Alluring Myth vs. Disappointing Fact
The stories of men like these are quintessential examples of how many people mythologize the past. Many of the historical characters, stories, and happenings we learn in popular culture are similar: simplified, idealized, and moralized to convince us of our congenital greatness or persuade us to some perceived virtue.
But as with many core “events” of our American past, a study of real history tells us things are a bit more complicated than what our favorite histories convey. Lincoln suspended many civil rights of his own people and supported slavery-protective plans like the Crittendon Compromise. Jefferson had sex with (which amounts to “raped”) his slaves. Washington was widely criticized for his conduct as a general and took questionably British actions as president (including armed suppression of tax resistance – sound familiar?)
At worst, mythologization can have tremendous destructive impact. When people begin to believe myths about their people’s great collective past, for instance, they might end up with something like Nazi Germany or imperial Britain/America/Japan, etc.. But on most days, mythologization just creates distorted images of real people and real events that can have more subtle consequences on thinking about policy and political philosophy. Because Franklin Delano Roosevelt is mythologized as the man who led the US out of the Great Depression (highly questionable), many people still adopt and use Keynesian economic policy in times of economic downturn.
A Brief Defense of Mythologizing the Past
So far, mythologization doesn’t have a whole lot going for it. But I do think there is room for mythology – albeit of a limited form. For all our faults as humans, if we cannot look back on our predecessors and see some actions or persons worth emulating, we’re hopelessly screwed. We need to know that virtue is not just a floating concept but something someone has actually done.
Done right, mythologization is an artful way to highlight and bring into focus the *actual* heroic actions of people from the past. It consciously sets out to show us not “everything that happened” but “something that happened that matters.” That something shows us how to act in the here and now.
Consider the famous HBO show Band of Brothers.It is a selective, mythologized retelling, with heroic music in the background and a Hollywood budget to make it look good. It is no propaganda piece – it’s honest about the horrors the men of the 101st Airborne faced and the horrors they inflicted in World War 2. But the story itself is also primarily concerned with the heroism of many of EZ Company’s members. And much of it is set to heroic music for extra effect.
But if we can’t learn the exact history of Operation Overlord or Operation Market Garden from these men or from their mythologization in Band of Brothers, we can learn how to be bold and disciplined and brave and loyal to comrades and faithful to a mission. That to me makes mythologization worth it in any case. What effect does the mythologization have? Does it mislead people about cause and effect? It might be harmful. Does it encourage people to new levels of self-leadership? It might be good.

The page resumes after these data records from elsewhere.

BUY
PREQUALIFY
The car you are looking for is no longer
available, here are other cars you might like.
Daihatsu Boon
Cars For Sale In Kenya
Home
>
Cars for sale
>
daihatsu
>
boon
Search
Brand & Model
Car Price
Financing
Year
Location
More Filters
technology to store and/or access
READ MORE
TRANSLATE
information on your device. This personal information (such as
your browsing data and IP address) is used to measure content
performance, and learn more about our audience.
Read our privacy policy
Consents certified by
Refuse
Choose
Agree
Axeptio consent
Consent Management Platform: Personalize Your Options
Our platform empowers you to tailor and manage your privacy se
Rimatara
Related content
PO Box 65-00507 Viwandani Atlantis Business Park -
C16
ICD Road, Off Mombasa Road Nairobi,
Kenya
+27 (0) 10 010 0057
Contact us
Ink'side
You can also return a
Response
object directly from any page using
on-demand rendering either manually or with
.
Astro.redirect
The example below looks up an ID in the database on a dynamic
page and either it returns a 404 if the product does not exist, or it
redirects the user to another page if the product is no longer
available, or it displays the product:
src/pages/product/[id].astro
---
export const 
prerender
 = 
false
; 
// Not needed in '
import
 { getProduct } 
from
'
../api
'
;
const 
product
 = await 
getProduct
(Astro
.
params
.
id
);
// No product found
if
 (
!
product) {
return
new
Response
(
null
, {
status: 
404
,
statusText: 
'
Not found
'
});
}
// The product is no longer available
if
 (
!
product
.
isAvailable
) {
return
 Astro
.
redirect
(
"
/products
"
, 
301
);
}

Yes, even the actions of men like Washington, Lincoln, and Jefferson can teach us, and should (I loved the recent movie Lincoln despite my qualms with Lincoln). To let their faults ruin the perfectly good stories of their goodness would be a waste. There is a room for both iconoclasm and mythologization in history. In fact, as history is so full of complexity, it may be necessary to have a dialogue between both in order to have an accurate and useful view into the past.